Mrs. Chandrwati greets Mr. Kannangara of Sarvodaya (Left); her new house (Center); and with family members (Right)

By now twenty-two people have gathered in the hot sun.  There is nothing to drink so they quickly crack some coconuts and pour milk into tiny glasses as Neetha brings today’s gifts—backpacks full of supplies, clothing for the kids and vouchers for shoes.  A box of food and a folding plastic picnic table which must have come in the tons of assorted donations from America, Abu Dhabi and Germany.  Who knows what else they could find if they went through the mountains of plastic bags at Sarvodaya headquarters?   

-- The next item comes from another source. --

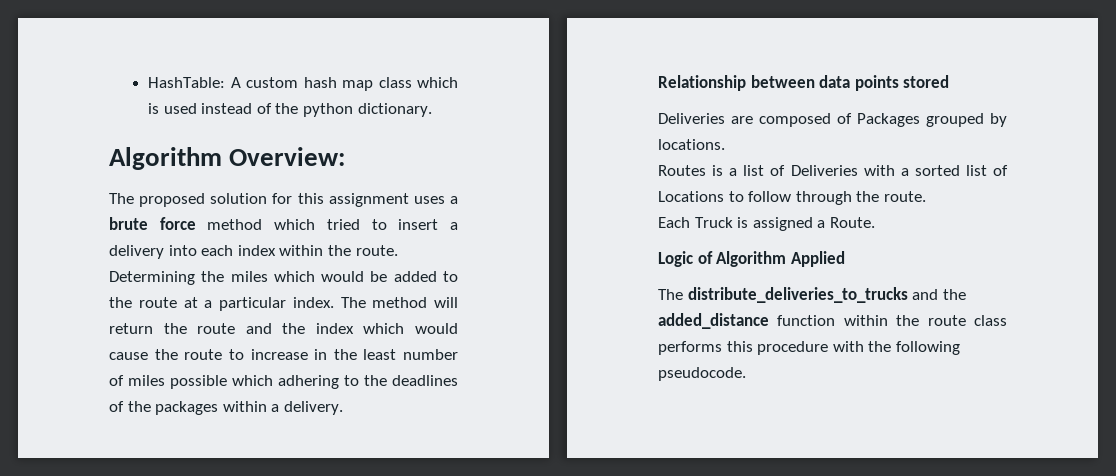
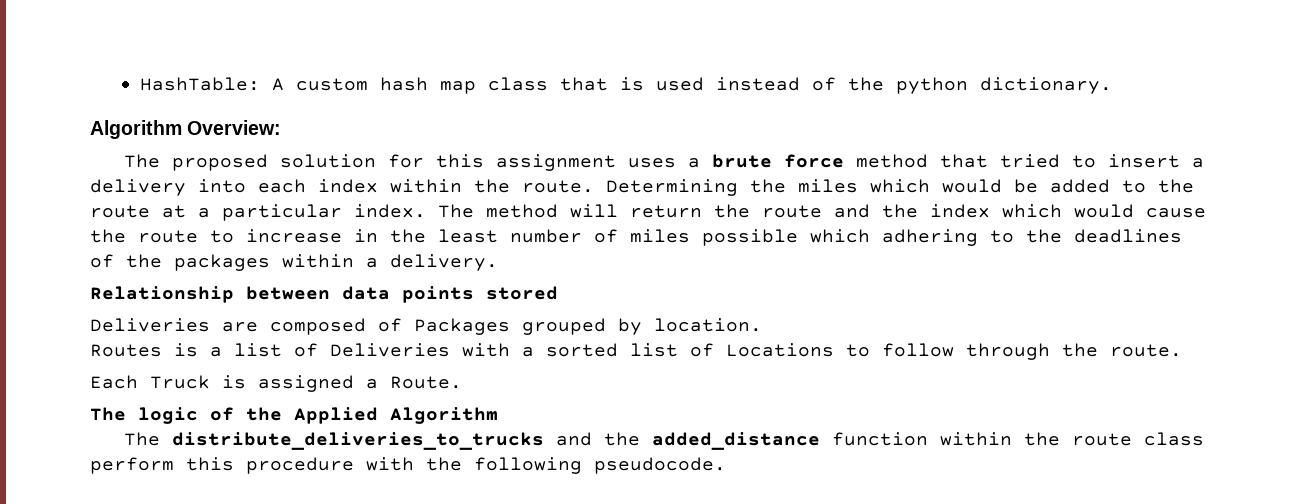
[417,77,458,88] which -> [559,77,608,91] that
[274,219,316,230] which -> [939,154,988,168] that
[658,139,725,150] locations. -> [654,318,762,332] location.
[658,251,845,267] Logic of Algorithm Applied -> [90,407,498,424] The logic of the Applied Algorithm
[658,341,722,355] performs -> [90,457,174,474] perform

The housemother from Akuressa will give 25,000 rupees in one payment then 10,000 at a time to a contractor, Neetha tells me.  She is encouraging and encouraged.  Three months after the father died everyone nearby will gather for an alms-giving ceremony.  The family will have to feed them all, but they will receive gifts from many people. 

“What is your name?”  she asks each of the older children in Sinhala.  She strokes the hair of one of the boys then asks him to spell out his name for her.  He is proud to do so.  “They walk forty minutes from here every day to school,” she says.  “Can you imagine what happens if there is an illness in the night?  My goodness!” 

She honors each child by asking them to sign their name on the paper that confirms they received their school packs.  The Jewish Joint Distribution Committee must know that each of the backpacks they provided received this kind of care and that each went to a child with a name. 

Neetha talked with the children’s grandmother and uncles, holding one of the twins in her arms and teasing him.  I tripped as my sandals scraped on the hard cement floor.  Not one member of the family wore shoes. 

Time to go.

Some would say that this kind of “side trip” doesn’t seem very efficient, or that the founder of Suwasetha and the wife of the President of Sarvodaya should be delegating such tasks to subordinates - like the housemother, who had already visited twice and would come again.  But the look of wonder in this family’s eyes suggested that through the sadness and hardship they could also see something at work that would renew their faith in a world that had treated them badly.

I think Neetha wanted me to come for a reason.